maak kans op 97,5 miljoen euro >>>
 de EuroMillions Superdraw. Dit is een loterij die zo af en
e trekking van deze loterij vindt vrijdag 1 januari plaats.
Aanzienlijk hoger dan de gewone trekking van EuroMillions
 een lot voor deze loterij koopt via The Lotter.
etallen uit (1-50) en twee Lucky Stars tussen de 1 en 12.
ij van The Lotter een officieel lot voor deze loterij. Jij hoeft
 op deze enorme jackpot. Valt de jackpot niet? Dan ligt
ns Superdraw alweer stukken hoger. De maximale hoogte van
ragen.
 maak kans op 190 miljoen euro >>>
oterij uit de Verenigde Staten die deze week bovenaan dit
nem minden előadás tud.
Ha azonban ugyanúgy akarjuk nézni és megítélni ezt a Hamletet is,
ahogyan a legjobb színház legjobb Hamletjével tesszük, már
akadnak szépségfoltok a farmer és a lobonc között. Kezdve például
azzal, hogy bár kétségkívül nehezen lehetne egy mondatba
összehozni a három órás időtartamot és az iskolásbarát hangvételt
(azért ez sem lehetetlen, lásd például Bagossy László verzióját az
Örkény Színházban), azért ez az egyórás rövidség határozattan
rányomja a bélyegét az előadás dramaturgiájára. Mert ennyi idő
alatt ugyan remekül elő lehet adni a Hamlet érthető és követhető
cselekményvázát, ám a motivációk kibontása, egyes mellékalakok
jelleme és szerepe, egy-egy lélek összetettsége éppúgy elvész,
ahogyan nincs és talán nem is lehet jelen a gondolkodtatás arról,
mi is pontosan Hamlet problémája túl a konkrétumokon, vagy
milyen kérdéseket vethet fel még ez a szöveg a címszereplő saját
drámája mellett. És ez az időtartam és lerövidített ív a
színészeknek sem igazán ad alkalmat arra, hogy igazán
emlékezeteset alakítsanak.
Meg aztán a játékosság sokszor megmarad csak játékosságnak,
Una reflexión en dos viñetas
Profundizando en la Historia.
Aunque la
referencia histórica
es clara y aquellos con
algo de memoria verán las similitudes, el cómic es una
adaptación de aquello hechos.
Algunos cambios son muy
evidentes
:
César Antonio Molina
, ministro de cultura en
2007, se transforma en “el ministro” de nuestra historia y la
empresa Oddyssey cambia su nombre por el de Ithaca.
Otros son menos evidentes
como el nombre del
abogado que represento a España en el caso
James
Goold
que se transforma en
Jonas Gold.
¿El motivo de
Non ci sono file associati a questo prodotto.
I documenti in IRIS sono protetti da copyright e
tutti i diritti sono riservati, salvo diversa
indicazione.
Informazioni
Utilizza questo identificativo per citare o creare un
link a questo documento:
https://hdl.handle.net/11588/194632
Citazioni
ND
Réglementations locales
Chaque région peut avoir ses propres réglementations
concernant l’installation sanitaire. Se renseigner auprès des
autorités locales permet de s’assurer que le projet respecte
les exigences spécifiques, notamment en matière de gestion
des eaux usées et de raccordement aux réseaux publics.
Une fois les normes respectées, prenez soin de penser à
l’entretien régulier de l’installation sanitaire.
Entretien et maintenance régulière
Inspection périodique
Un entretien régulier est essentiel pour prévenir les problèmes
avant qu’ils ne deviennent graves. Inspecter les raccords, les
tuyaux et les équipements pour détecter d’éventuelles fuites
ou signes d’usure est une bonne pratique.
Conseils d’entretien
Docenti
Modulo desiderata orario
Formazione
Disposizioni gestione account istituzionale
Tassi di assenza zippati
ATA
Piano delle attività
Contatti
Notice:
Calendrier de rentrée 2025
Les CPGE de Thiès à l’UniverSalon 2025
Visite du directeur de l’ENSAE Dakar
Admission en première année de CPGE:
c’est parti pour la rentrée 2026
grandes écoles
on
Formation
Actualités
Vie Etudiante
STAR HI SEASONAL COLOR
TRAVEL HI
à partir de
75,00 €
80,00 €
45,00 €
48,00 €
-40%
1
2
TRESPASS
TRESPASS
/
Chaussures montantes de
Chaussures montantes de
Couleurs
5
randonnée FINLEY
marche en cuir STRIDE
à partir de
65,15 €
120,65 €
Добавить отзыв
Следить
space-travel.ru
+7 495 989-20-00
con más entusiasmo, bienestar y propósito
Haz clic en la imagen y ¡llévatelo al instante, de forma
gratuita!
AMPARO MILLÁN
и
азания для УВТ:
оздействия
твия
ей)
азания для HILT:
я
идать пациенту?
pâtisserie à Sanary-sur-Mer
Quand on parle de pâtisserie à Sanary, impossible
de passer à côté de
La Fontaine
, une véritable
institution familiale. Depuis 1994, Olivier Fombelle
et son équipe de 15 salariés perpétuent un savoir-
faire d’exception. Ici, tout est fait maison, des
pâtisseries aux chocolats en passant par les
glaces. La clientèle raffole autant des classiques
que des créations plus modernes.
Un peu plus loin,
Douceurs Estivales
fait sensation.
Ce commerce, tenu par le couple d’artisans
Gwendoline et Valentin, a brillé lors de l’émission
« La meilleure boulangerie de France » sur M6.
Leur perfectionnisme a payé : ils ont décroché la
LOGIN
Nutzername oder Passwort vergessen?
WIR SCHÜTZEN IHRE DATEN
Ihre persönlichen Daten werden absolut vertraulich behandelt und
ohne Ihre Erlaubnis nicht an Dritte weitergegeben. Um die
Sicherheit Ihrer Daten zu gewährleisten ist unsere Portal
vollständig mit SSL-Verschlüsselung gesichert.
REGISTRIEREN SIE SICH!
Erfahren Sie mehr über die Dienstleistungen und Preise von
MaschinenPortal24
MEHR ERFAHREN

++++++++

• **REQUIRED ACTION**
Every line that contains the string "voor" should be returned from the data.

• **WRITTEN RESPONSE**
 een lot voor deze loterij koopt via The Lotter.
ij van The Lotter een officieel lot voor deze loterij. Jij hoeft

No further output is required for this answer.